Address
- 311 Reading Avenue Barrington, Camden County, 08007 United States
- Coordinates: 39°52′19″N 75°03′18″W﻿ / ﻿39.871839°N 75.055043°W

District information
- Grades: PreK to 8
- Superintendent: Anthony Arcodia
- Business administrator: Samuel L. Dutkin
- Schools: 2

Students and staff
- Enrollment: 567 (as of 2020–21)
- Faculty: 60.8 FTEs
- Student–teacher ratio: 9.3:1

Other information
- District Factor Group: FG
- Website: www.barringtonschools.net
| Ind. | Per pupil | District spending | Rank (*) | K-8 average | %± vs. average |
| 1A | Total Spending | $15,455 | 5 | $18,891 | −18.2% |
| 1 | Budgetary Cost | 12,487 | 15 | 14,159 | −11.8% |
| 2 | Classroom Instruction | 7,719 | 13 | 8,659 | −10.9% |
| 6 | Support Services | 1,903 | 19 | 2,167 | −12.2% |
| 8 | Administrative Cost | 1,364 | 8 | 1,547 | −11.8% |
| 10 | Operations & Maintenance | 1,452 | 22 | 1,612 | −9.9% |
| 13 | Extracurricular Activities | 49 | 11 | 104 | −52.9% |
| 16 | Median Teacher Salary | 58,246 | 25 | 61,136 |
Data from NJDoE 2014 Taxpayers' Guide to Education Spending. *Of K-8 districts with 401–750 students. Lowest spending=1; Highest=64

= Barrington Public Schools =

School district in Camden County, New Jersey, US

The Barrington Public Schools are a community public school district that serves students in pre-kindergarten through eighth grade from Barrington, in Camden County, in the U.S. state of New Jersey.

As of the 2020–21 school year, the district, comprising two schools, had an enrollment of 567 students and 60.8 classroom teachers (on an FTE basis), for a student–teacher ratio of 9.3:1.

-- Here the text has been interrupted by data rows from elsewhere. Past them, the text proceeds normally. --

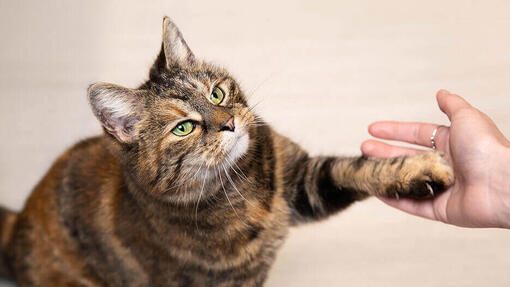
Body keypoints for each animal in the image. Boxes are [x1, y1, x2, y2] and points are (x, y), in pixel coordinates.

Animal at [0, 16, 454, 286]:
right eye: (183, 127)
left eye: (216, 93)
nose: (229, 122)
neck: (244, 189)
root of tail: (18, 222)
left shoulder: (303, 181)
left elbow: (359, 169)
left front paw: (422, 170)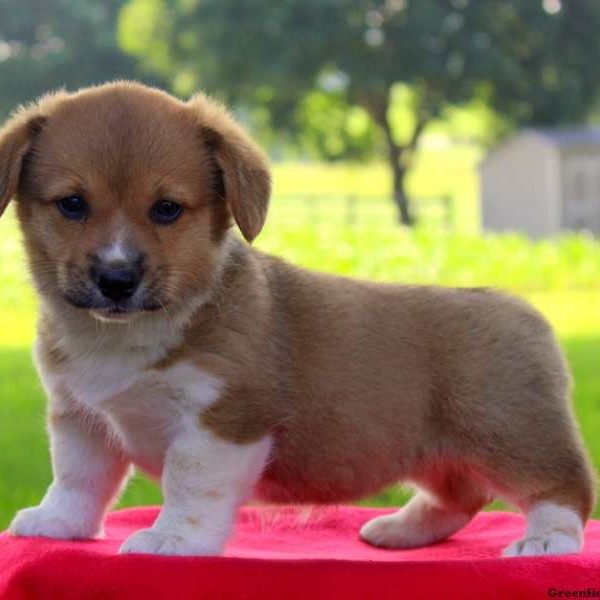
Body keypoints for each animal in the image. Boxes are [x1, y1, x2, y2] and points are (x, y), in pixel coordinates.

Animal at [0, 81, 592, 556]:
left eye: (167, 209)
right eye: (72, 204)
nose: (116, 279)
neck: (127, 336)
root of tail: (523, 310)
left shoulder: (221, 423)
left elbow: (187, 486)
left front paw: (173, 539)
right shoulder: (80, 418)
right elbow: (77, 479)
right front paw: (59, 524)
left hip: (511, 435)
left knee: (566, 489)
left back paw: (546, 541)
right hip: (440, 452)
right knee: (462, 494)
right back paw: (403, 529)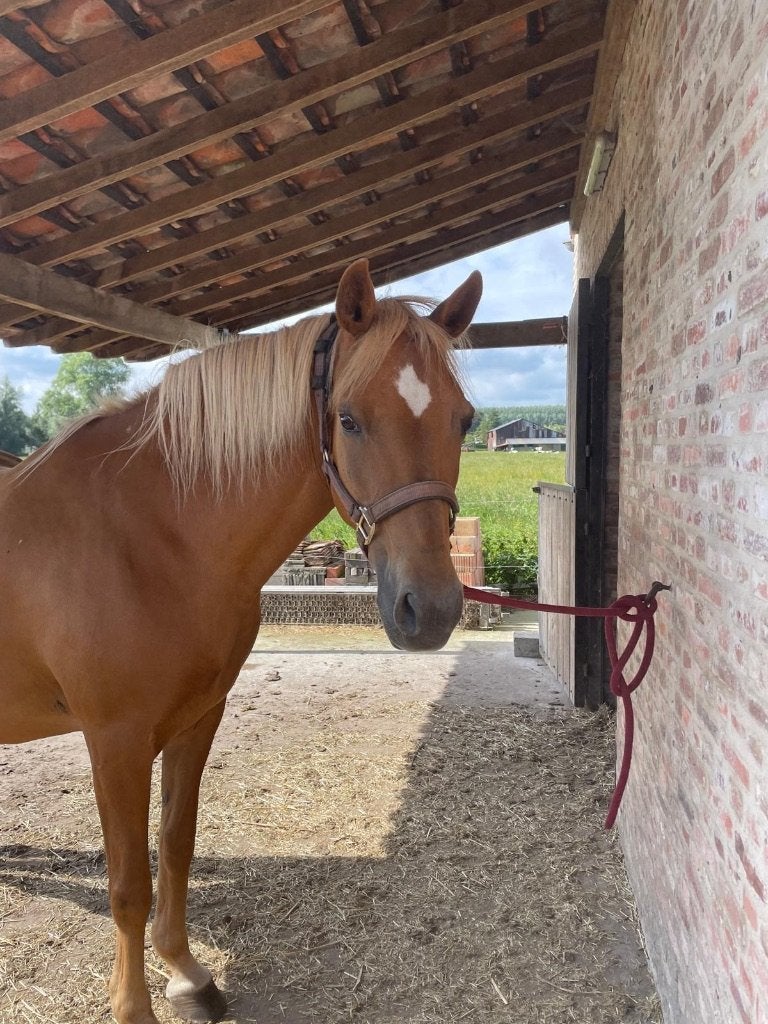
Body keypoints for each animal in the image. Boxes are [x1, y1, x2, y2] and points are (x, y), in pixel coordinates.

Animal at [0, 257, 481, 1024]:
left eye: (463, 420)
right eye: (349, 419)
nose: (430, 609)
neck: (151, 533)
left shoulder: (197, 719)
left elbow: (176, 846)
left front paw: (186, 974)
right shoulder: (116, 741)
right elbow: (128, 883)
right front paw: (133, 1005)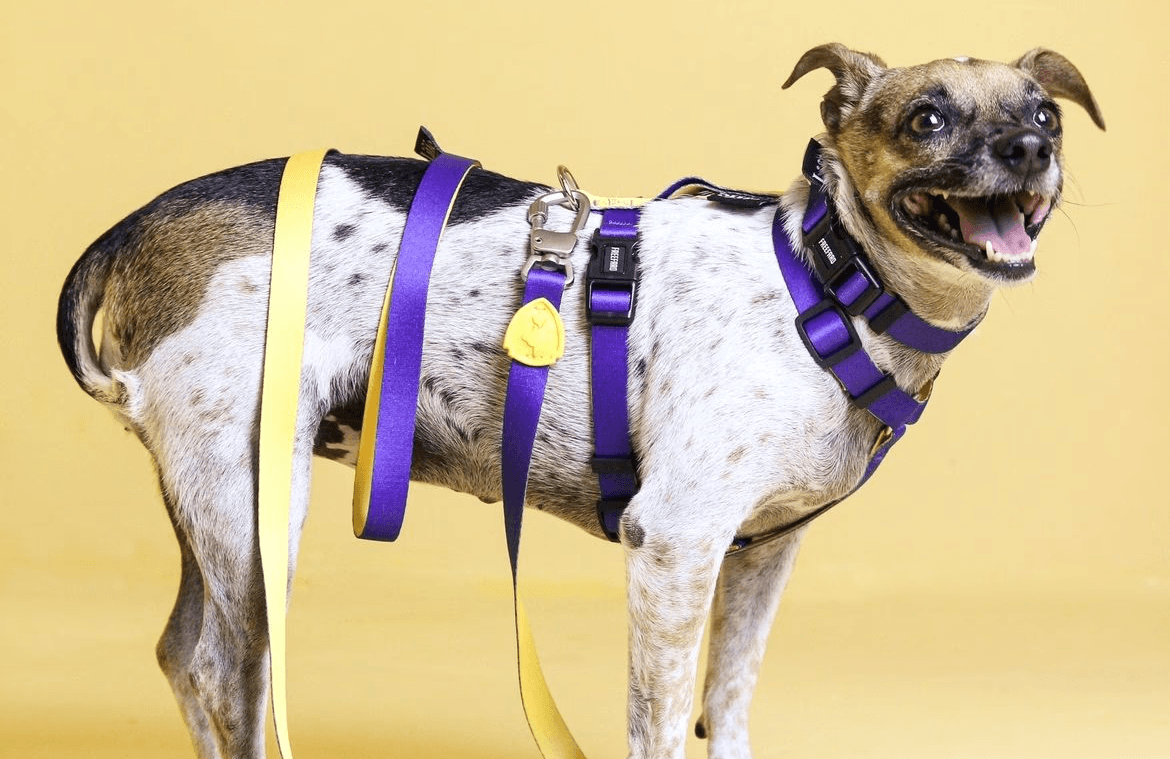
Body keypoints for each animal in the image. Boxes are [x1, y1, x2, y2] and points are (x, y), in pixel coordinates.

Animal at [57, 44, 1103, 759]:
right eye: (927, 118)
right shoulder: (675, 545)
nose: (1030, 148)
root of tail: (138, 222)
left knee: (182, 655)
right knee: (228, 671)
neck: (828, 285)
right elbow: (660, 725)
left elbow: (726, 706)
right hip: (255, 494)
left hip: (211, 498)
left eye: (1047, 114)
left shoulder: (760, 553)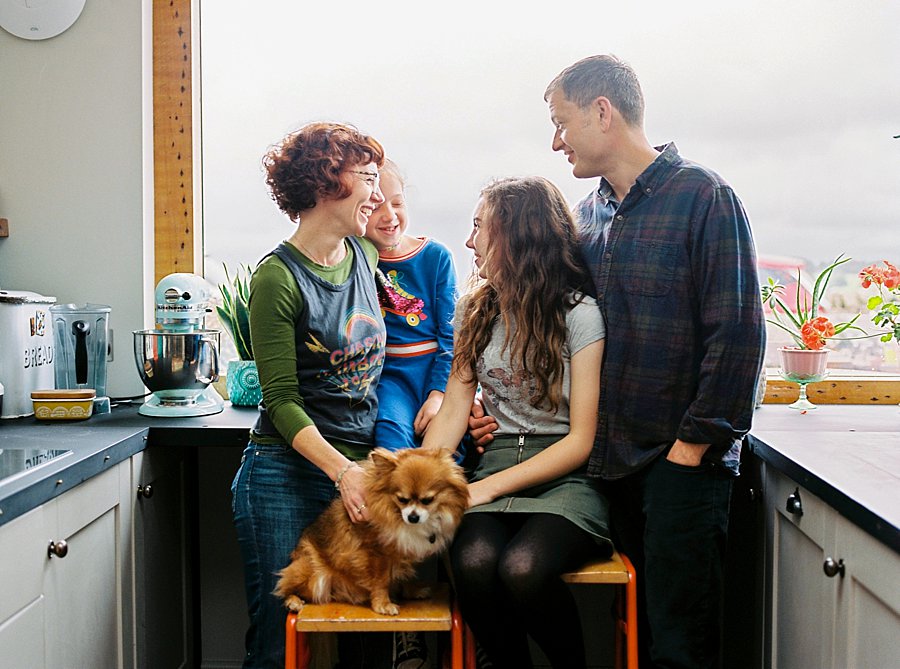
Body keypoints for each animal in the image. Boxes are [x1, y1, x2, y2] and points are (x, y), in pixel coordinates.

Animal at [274, 446, 468, 612]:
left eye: (428, 500)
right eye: (402, 499)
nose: (413, 517)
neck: (395, 514)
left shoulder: (401, 553)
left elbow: (402, 576)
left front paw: (411, 591)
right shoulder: (376, 554)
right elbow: (381, 581)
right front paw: (383, 604)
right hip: (314, 575)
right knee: (286, 588)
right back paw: (293, 601)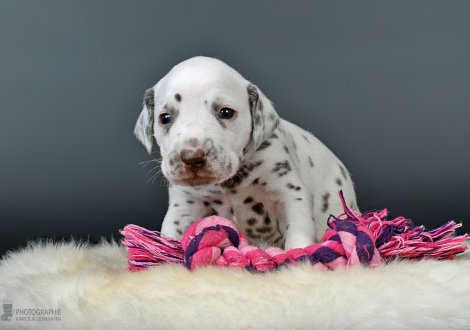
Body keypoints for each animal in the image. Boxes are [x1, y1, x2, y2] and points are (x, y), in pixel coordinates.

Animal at [134, 56, 358, 248]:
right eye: (165, 118)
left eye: (226, 112)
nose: (192, 157)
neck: (229, 184)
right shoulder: (183, 208)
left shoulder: (289, 196)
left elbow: (298, 236)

The district is classified by the New Jersey Department of Education as being in District Factor Group "FG", the fourth-highest of eight groupings. District Factor Groups organize districts statewide to allow comparison by common socioeconomic characteristics of the local districts. From the lowest socioeconomic status to the highest, the categories are A, B, CD, DE, FG, GH, I and J.

For ninth through twelfth grades, public school students attend Haddon Heights Junior/Senior High School, which serves Haddon Heights, and students from Barrington, Lawnside and Merchantville who attend the high school as part of sending/receiving relationships with the Haddon Heights School District. The Haddon Heights district approved a contract in September 2013 with the Merchantville School District that would add about 80 students a year from Merchantville to the high school, in addition to the average of more than 260 students from Barrington and 120 from Lawnside that are sent to Haddon Heights each year. As of the 2020–21 school year, the high school had an enrollment of 997 students and 82.0 classroom teachers (on an FTE basis), for a student–teacher ratio of 12.2:1.

==History==
Culbertson School, one of Barrington's two earliest school facilities, built in 1917, was closed in 1985.

==Schools==
Schools in the district (with 2020–21 enrollment data from the National Center for Education Statistics) are:
- Avon Elementary School with 312 students in grades PreK-4
  - Anthony Arcodia, principal
- Woodland Middle School with 251 students in grades 5 through 8
  - Michael Silvestri, principal

==Administration==
Core members of the district's administration are:
- Anthony Arcodia, superintendent
- Samuel Dutkin, business administrator and board secretary

==Board of education==
The district's board of education is comprised of nine members who set policy and oversee the fiscal and educational operation of the district through its administration. As a Type II school district, the board's trustees are elected directly by voters to serve three-year terms of office on a staggered basis, with three seats up for election each year held (since 2012) as part of the November general election. The board appoints a superintendent to oversee the district's day-to-day operations and a business administrator to supervise the business functions of the district.